As a third-year student at Hogwarts School of Witchcraft and Wizardry, Harry must study arithmetic (known as Arithmancy in the wizard world).

Today’s Arithmancy lesson revolves around addition. For homework, Harry is given four positive integers $n$, $x$, $y$, and $z$. Harry needs to find a triplet of integers $a$, $b$, and $c$ satisfying all the following conditions:

• $a + b + c = n$,

• $x$ is a substring of $a$,

• $y$ is a substring of $b$,

• $z$ is a substring of $c$.

For example, given $n = 517, x = 33, y = 34, z = 35$, the triplet $a = 33, b = 134, c = 350$ satisfies the above conditions because:

• $33 + 134 + 350 = 517$,

• $33$ is a substring of $33$,

• $34$ is a substring of $134$,

• $35$ is a substring of $350$.

If $n = 517, x = 33, y = 14, z = 35$, the triplet $a = 33, b = 134, c = 350$ does not satisfy the above conditions because $14$ is not a substring of any $134$.

As there can be multiple triplets satisfying the given conditions, Harry needs to find a triplet with smallest difference between the minimum number and the maximum number.

Harry is too lazy for this homework.
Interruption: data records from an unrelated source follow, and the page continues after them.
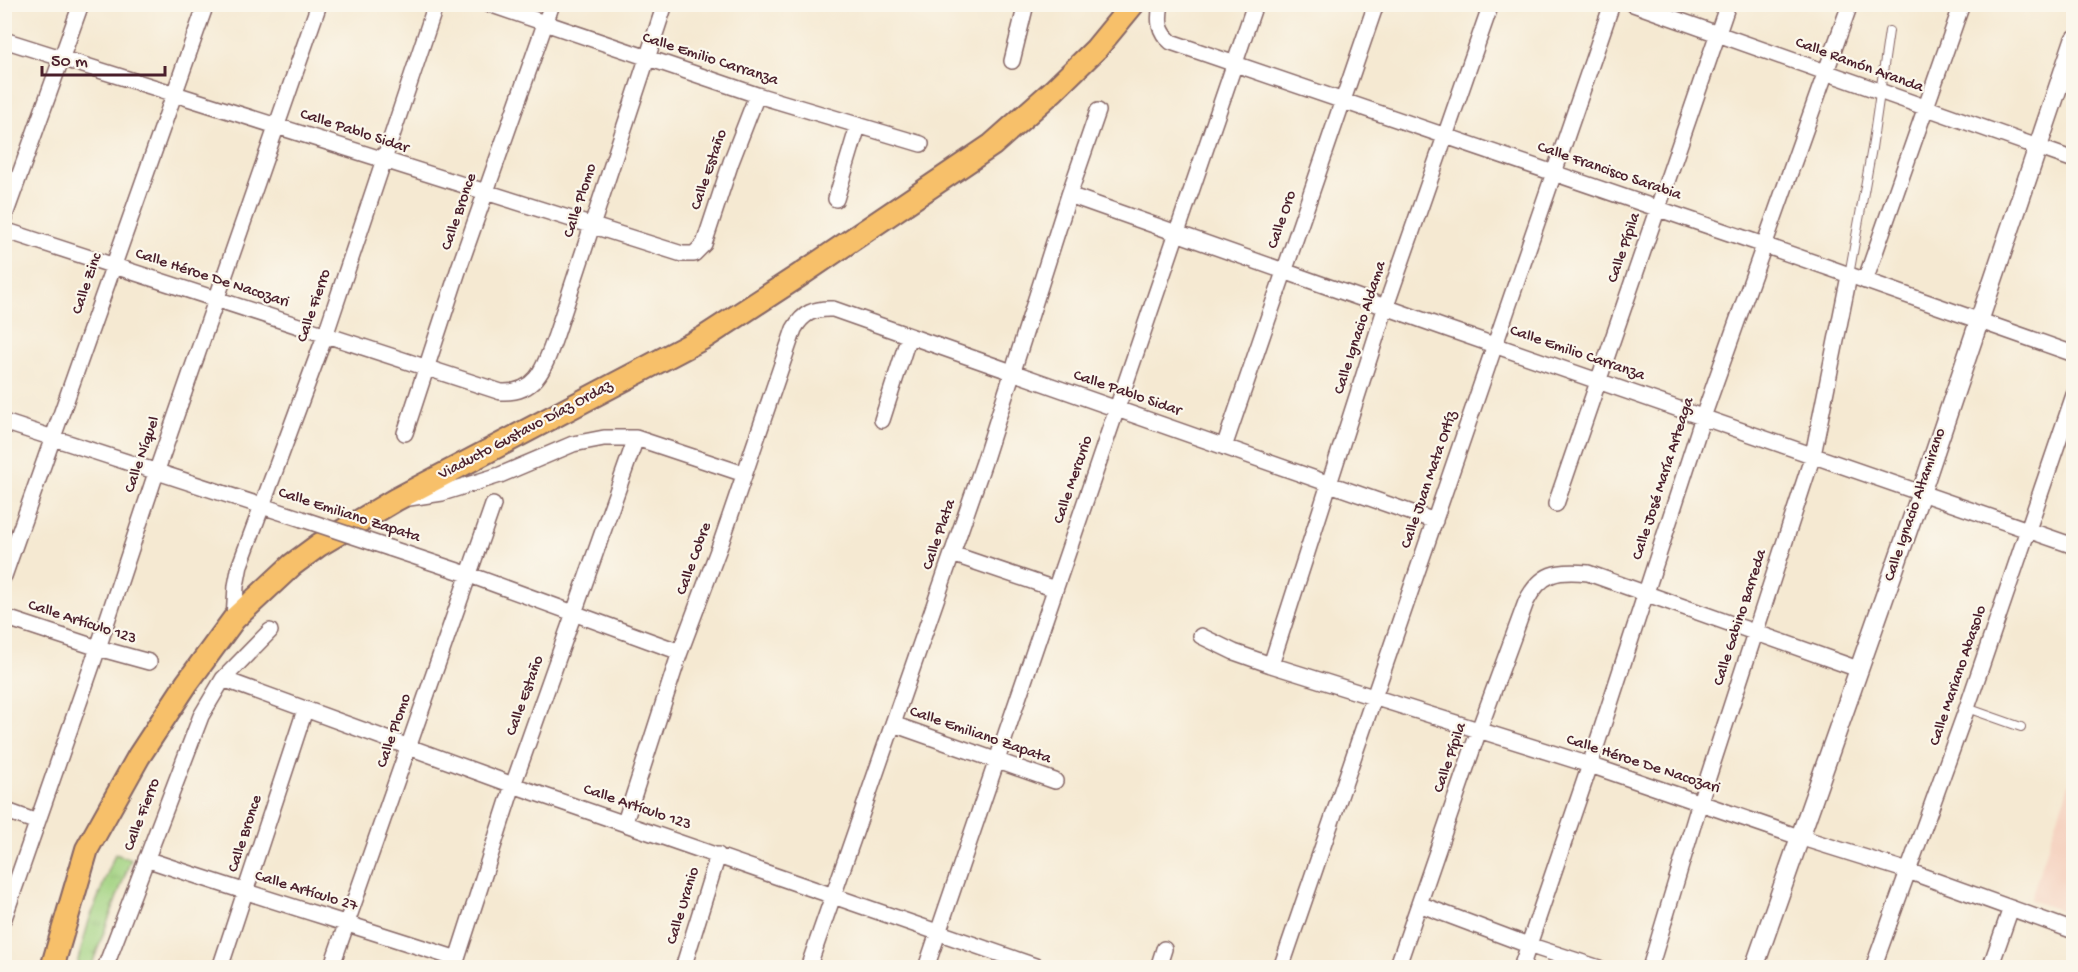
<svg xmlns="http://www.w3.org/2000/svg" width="2078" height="972" viewBox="0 0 2078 972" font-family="'Gochi Hand',sans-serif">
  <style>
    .built { fill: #f5d3c1 }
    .grass { fill: url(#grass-tufts); stroke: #767856; stroke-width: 1.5 }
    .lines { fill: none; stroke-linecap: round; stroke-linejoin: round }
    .service-casing { stroke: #866665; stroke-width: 10 }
    .minor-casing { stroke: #866665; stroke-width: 18 }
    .tertiary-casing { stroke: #866665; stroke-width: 21 }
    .primary-casing { stroke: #866665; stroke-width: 26 }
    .service { stroke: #fff; stroke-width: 8 }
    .minor { stroke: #fff; stroke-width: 15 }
    .tertiary { stroke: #fff; stroke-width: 18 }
    .primary { stroke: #f7c06b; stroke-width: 22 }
    .minor-bridge-casing { stroke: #866665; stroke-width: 18; stroke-linecap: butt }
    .minor-bridge { stroke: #fff; stroke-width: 15 }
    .labels { text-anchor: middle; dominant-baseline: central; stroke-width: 4.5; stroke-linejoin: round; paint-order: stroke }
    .street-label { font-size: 16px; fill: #4a1f2b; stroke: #fbf7ec }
  </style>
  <defs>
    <pattern id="grass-tufts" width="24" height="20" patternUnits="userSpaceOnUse" patternTransform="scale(1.5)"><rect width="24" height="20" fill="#a1d280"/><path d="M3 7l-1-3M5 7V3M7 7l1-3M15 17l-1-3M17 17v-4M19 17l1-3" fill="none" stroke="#8cb46f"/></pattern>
  </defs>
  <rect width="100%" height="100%" fill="#fbf7ec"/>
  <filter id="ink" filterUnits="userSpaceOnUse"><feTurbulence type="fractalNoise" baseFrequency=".0167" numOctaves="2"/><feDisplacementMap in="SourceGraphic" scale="12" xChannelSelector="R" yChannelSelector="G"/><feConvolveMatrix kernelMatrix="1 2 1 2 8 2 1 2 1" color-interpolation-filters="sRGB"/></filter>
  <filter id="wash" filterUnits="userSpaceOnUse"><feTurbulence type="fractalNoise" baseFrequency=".008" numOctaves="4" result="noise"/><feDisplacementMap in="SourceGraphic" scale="24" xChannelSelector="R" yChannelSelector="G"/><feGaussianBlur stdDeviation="1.35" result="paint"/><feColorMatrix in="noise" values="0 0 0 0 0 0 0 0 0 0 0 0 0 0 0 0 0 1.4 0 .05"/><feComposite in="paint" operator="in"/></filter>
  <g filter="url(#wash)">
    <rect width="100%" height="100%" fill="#f5e9d2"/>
    <!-- built -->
    <path class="built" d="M2073,773v142l-43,-15z"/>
    <!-- grass -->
    <path class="grass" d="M115,854l16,5 -40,108h-15l13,-46z"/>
  </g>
  <g filter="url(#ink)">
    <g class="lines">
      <defs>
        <path id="service" d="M1849,275l23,-127 17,-117
          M1967,708l54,19"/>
        <path id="minor" d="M489,4l268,91 164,49
          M1161,4c-3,16 -3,27 10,38l593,203 310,109
          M1633,4l441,156
          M4,40l678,214h12l10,-10 27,-82 26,-67
          M1012,61l14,-57
          M1069,195l373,132 632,219
          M836,199l22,-73
          M4,218l77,-214
          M4,230l497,162c37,2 44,-27 55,-57l109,-331
          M1865,281l97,-277
          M882,420l27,-84
          M4,422l298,97
          M405,433l54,-165 93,-264
          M1224,447l152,-443
          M409,498l33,-5 58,-18 73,-31 31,-6h32l108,36
          M1556,504l172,-500
          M389,548l78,26 213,78
          M952,554l103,35
          M4,576l202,-572
          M4,617l94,31 51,14
          M234,619l2,-33 4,-21 85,-229 111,-332
          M1201,636l33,16 37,13 319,100 209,72 109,34 166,60
          M1271,665l115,-359 105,-302
          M223,679l290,106 528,183
          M893,724l162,57
          M4,810l33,12
          M625,822l55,-170 42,-112 72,-211c9,-16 20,-21 39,-20l602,212
          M146,859c103,35 207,66 311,100
          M1419,904l109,41 71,23
          M4,918l94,-270 58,-175 163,-469
          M105,968l96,-252 22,-37 47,-48
          M220,968l85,-258
          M331,968l162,-463
          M454,968l59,-183 123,-347
          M683,968l35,-113
          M808,968l176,-506 85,-267 29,-84
          M926,968l329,-964
          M1158,968l6,-19
          M1281,968l331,-964
          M1397,968l82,-238 47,-128c15,-30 31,-32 62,-29l270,96
          M1521,968l69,-203 113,-348 147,-413
          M1650,968l50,-166 113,-347 36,-179
          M1873,968l94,-260 107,-313
          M1990,968l21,-60"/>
        <path id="tertiary" d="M1754,968l167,-475 153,-453"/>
        <path id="primary" d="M52,968l35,-119 52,-93 48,-73 47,-64 58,-54 27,-20 76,-45 310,-163 92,-60 195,-132 62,-55 42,-41 37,-45"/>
      </defs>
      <!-- service casing -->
      <use href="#service" class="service-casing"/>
      <!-- minor casing -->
      <use href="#minor" class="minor-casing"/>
      <!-- tertiary casing -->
      <use href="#tertiary" class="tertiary-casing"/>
      <!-- primary casing -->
      <use href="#primary" class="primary-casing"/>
      <!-- service -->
      <use href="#service" class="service"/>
      <!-- minor -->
      <use href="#minor" class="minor"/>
      <!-- tertiary -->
      <use href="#tertiary" class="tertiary"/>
      <!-- primary -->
      <use href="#primary" class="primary"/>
      <defs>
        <path id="minor-bridge" d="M302,519l87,29"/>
      </defs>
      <!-- minor-bridge casing -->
      <use href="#minor-bridge" class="minor-bridge-casing"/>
      <!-- minor-bridge -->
      <use href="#minor-bridge" class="minor-bridge"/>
    </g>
  </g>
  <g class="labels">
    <!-- street labels -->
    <g class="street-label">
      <text transform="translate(710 60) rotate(18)">Calle Emilio Carranza</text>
      <text transform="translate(1859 66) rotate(20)">Calle Ramón Aranda</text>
      <text transform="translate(354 132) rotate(18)">Calle Pablo Sidar</text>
      <text transform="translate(710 170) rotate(-71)">Calle Estaño</text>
      <text transform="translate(1609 172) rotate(19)">Calle Francisco Sarabia</text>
      <text transform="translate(581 201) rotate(-72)">Calle Plomo</text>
      <text transform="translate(460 212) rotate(-71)">Calle Bronce</text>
      <text transform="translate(1283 220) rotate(-71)">Calle Oro</text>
      <text transform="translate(1625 248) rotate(-71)">Calle Pípila</text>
      <text transform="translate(212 279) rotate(18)">Calle Héroe De Nacozari</text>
      <text transform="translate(88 284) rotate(-71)">Calle Zinc</text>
      <text transform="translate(315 306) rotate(-71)">Calle Fierro</text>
      <text transform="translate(1361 328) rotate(-72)">Calle Ignacio Aldama</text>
      <text transform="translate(1577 354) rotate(19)">Calle Emilio Carranza</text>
      <text transform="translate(1127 394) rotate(19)">Calle Pablo Sidar</text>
      <text transform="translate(526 431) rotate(-28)">Viaducto Gustavo Díaz Ordaz</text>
      <text transform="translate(143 455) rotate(-71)">Calle Níquel</text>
      <text transform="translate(1664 479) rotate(-72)">Calle José María Arteaga</text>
      <text transform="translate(1074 480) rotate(-71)">Calle Mercurio</text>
      <text transform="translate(1430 480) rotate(-71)">Calle Juan Mata Ortíz</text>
      <text transform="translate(1916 505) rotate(-71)">Calle Ignacio Altamirano</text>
      <text transform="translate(349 516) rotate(18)">Calle Emiliano Zapata</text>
      <text transform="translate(940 535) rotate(-71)">Calle Plata</text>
      <text transform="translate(695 559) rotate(-70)">Calle Cobre</text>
      <text transform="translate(1741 618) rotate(-72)">Calle Gabino Barreda</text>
      <text transform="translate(82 623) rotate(18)">Calle Artículo 123</text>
      <text transform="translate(1959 676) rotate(-71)">Calle Mariano Abasolo</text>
      <text transform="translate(526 696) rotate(-70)">Calle Estaño</text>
      <text transform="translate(395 731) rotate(-71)">Calle Plomo</text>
      <text transform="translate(980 736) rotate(19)">Calle Emiliano Zapata</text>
      <text transform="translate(1451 758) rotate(-71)">Calle Pípila</text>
      <text transform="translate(1643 765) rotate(18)">Calle Héroe De Nacozari</text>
      <text transform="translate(637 808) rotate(19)">Calle Artículo 123</text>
      <text transform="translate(143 815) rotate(-69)">Calle Fierro</text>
      <text transform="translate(246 834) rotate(-72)">Calle Bronce</text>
      <text transform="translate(306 892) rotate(17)">Calle Artículo 27</text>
      <text transform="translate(684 906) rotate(-73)">Calle Uranio</text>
    </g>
  </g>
  <!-- margin -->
  <rect width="2078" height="972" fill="none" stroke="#fbf7ec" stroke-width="24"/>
  <!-- scale -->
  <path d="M42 66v9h123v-9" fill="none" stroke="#4a1f2b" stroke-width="3"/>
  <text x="51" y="66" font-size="18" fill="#4a1f2b" stroke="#fbf7ec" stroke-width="4.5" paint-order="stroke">50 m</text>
</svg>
Please help him!

Note: A substring of a string is a contiguous subsequence of that string.

Input

The input contains a single line with $4$ positive integers: $n$, $x$, $y$ and $z$. All these numbers do not exceed $10^{15}$.

Output

Print a single line containing the smallest difference between the minimum and the maximum number of a triplet satisfying all the above conditions. If there are no triplets satisfying the given conditions, print $-1$ instead.

Explanation of the sample input

The triplets satisfying the given conditions are:

• $517 = 33 + 134 + 350$,

• $517 = 33 + 349 + 135$,

• $517 = 133 + 34 + 350$,

• $517 = 133 + 349 + 35$.

Among them, the triplets $133, 349, 35$ has smallest difference ($314$) between the maximum value ($349$) and the minimum value ($35$).

517 33 34 35

314